- [EXCERPTED DATA]

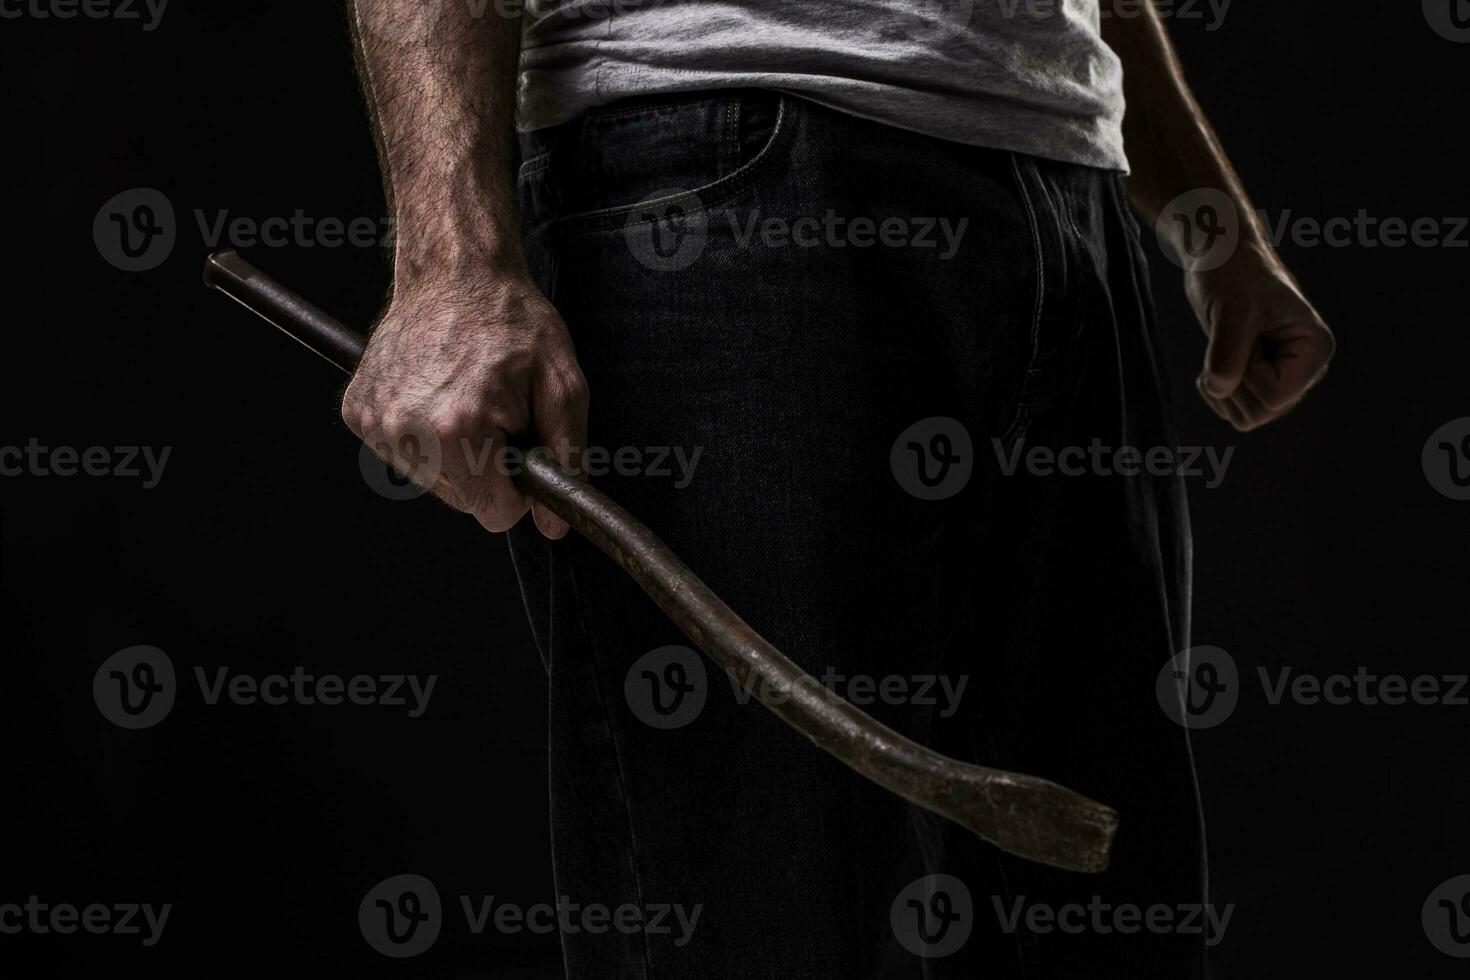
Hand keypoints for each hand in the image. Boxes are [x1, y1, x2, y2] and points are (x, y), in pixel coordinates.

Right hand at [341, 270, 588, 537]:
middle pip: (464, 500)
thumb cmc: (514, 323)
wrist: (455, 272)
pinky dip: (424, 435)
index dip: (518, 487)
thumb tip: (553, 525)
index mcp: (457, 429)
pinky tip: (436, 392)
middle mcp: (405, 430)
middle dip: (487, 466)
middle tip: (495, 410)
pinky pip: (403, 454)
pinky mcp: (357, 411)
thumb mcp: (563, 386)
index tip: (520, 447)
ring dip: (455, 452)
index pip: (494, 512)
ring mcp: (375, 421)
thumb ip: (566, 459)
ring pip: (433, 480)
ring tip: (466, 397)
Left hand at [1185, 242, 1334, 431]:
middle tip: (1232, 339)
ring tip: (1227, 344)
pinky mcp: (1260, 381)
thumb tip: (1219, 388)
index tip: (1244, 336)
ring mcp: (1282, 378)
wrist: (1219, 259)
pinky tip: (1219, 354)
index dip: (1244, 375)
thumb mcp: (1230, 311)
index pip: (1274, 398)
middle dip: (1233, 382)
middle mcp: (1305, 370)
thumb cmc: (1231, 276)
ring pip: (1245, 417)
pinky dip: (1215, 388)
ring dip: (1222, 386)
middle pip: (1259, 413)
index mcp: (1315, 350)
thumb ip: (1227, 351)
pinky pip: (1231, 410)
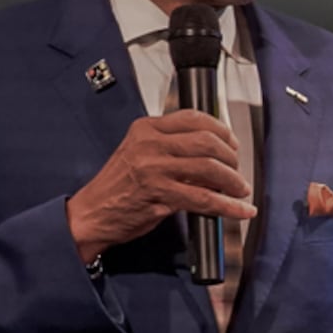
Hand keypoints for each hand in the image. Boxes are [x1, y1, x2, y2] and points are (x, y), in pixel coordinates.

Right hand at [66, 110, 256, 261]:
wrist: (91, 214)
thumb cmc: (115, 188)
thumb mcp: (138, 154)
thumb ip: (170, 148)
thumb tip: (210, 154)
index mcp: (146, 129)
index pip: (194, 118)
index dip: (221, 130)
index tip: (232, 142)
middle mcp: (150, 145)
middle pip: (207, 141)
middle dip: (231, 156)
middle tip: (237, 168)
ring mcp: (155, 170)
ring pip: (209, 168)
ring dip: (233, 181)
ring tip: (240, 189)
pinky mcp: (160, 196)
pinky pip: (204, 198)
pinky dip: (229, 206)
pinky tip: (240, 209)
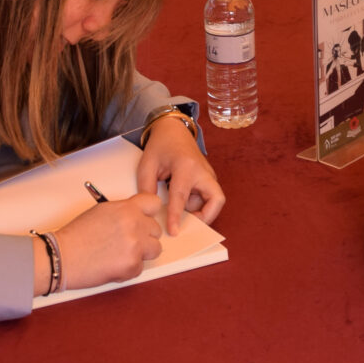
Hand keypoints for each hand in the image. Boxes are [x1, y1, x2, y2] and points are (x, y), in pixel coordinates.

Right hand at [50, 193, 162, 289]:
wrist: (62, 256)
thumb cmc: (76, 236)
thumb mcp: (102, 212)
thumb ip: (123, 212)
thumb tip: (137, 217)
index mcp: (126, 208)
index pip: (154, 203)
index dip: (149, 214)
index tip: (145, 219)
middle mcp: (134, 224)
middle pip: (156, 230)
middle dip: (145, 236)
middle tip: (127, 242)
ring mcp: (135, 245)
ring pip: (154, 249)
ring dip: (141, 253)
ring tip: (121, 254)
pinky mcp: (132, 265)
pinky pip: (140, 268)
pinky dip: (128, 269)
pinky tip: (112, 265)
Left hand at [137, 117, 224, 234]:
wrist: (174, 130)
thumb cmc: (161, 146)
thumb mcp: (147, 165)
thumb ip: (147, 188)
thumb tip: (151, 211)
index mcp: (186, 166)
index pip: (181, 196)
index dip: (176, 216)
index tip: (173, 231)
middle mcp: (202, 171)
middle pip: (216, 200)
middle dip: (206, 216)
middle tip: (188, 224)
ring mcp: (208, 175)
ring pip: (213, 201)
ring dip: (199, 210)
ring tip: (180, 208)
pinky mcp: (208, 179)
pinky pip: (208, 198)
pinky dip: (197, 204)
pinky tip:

- [DIRECTIONS] The expected output is each entry given again word for word, with pictures dropped.

- [EXERCISE OUTPUT]
Hand keypoints for each hand in the image. Boxes are [x1, y1, x2, y2] and points are (x, y), in pixel coordinates.

Right hand at [341, 270, 588, 537]:
middle pip: (464, 500)
thumb cmc: (514, 323)
wrist: (455, 272)
pinky dip: (424, 435)
index dip: (518, 487)
thumb tip: (553, 525)
index mcp: (457, 429)
pinky tip: (436, 392)
middle mcp: (405, 430)
middle dip: (487, 466)
middle tip: (495, 410)
pinky pip: (403, 454)
pinky mcp: (357, 411)
thumb mcp: (563, 386)
index tip: (520, 447)
ring dip: (455, 452)
index pip: (494, 512)
ring mcp: (375, 421)
thumb ip: (566, 459)
ring pip: (433, 480)
ring tip: (466, 397)
Left hand at [1185, 242, 1334, 431]:
middle tip: (1232, 339)
ring tip: (1227, 344)
pinky mcp: (1260, 381)
thumb tip: (1219, 388)
index tip: (1244, 336)
ring mcp: (1282, 378)
wrist: (1219, 259)
pinky tip: (1219, 354)
index dip: (1244, 375)
thumb mcp: (1230, 311)
index pip: (1274, 398)
middle dip: (1233, 382)
middle mcp: (1305, 370)
thumb cmc: (1231, 276)
ring pip: (1245, 417)
pinky dip: (1215, 388)
ring dip: (1222, 386)
middle pip: (1259, 413)
index mcp: (1315, 350)
thumb ip: (1227, 351)
pinky pip: (1231, 410)
Hand keypoints for each hand in the image. Boxes are [x1, y1, x2, y2] and points are (x, y), in pixel coordinates.

Right hand at [66, 110, 256, 261]:
wrist: (91, 214)
thumb cmc: (115, 188)
thumb mcp: (138, 154)
thumb ip: (170, 148)
thumb tip: (210, 154)
index mcp: (146, 129)
index pip: (194, 118)
index dip: (221, 130)
index tip: (232, 142)
middle mcp: (150, 145)
middle pip: (207, 141)
middle dip: (231, 156)
middle tip: (237, 168)
ring mcp: (155, 170)
ring pip: (209, 168)
ring dip: (233, 181)
ring tip: (240, 189)
pinky mcp: (160, 196)
pinky pip: (204, 198)
pinky dip: (229, 206)
pinky tip: (240, 209)
Hand keypoints for each hand in the image. Boxes are [x1, y1, x2, y2] and points are (x, y), in pixel coordinates.

Right hand at [50, 193, 162, 289]:
wrist: (62, 256)
thumb cmc: (76, 236)
thumb mcp: (102, 212)
thumb ip: (123, 212)
thumb tip: (137, 217)
index mcp: (126, 208)
index pip: (154, 203)
index dip: (149, 214)
index tip: (145, 219)
middle mcp: (134, 224)
middle pip: (156, 230)
middle dip: (145, 236)
middle tip: (127, 242)
ring mcp: (135, 245)
ring pip: (154, 249)
ring dip: (141, 253)
ring tip: (121, 254)
pinky mcp: (132, 265)
pinky pip: (140, 268)
pinky dip: (128, 269)
pinky tip: (112, 265)
Left hand at [137, 117, 224, 234]:
wrist: (174, 130)
thumb cmc: (161, 146)
thumb mcp: (147, 165)
thumb ip: (147, 188)
thumb tip: (151, 211)
index mcp: (186, 166)
index pip: (181, 196)
index dip: (176, 216)
index tip: (173, 231)
middle mcp: (202, 171)
middle pip: (216, 200)
middle dip: (206, 216)
middle tip: (188, 224)
ring mcp: (208, 175)
ring pip: (213, 201)
ring dip: (199, 210)
ring tip: (180, 208)
pinky mcp: (208, 179)
pinky pip: (208, 198)
pinky dip: (197, 204)
pinky tip:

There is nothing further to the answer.